## DATA EXTRACTS
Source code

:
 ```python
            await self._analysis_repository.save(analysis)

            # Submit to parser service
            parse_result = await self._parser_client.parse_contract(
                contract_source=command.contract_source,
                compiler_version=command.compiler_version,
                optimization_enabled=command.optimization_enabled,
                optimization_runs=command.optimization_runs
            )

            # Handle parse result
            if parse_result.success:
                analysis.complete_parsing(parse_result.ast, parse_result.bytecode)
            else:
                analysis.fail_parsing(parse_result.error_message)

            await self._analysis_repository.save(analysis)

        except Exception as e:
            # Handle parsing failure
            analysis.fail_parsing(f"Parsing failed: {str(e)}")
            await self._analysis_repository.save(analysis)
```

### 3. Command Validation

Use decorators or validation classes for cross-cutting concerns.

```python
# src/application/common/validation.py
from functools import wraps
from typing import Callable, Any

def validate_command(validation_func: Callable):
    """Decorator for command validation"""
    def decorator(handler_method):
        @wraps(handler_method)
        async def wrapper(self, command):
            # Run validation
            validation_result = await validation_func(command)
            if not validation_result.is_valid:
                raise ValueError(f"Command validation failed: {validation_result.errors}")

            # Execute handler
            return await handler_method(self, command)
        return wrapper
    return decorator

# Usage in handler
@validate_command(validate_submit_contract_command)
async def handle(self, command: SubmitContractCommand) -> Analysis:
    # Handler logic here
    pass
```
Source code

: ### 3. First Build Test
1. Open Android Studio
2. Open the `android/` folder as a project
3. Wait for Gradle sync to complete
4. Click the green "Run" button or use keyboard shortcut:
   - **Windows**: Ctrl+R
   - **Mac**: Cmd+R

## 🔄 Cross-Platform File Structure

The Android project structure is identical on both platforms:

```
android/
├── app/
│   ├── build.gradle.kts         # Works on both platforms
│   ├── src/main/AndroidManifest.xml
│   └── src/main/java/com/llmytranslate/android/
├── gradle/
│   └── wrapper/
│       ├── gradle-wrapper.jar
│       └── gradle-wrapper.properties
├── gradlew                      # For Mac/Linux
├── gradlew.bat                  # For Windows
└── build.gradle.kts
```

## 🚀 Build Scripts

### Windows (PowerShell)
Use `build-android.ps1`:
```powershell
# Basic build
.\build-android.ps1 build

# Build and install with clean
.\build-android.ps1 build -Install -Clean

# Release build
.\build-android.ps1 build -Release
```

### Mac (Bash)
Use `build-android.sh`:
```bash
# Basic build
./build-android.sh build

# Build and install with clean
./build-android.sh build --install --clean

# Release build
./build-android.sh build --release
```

## TO DO
State how many lines of the listing above include the string "Windows", with no words around the number.

## RESULT OF THIS EXERCISE
3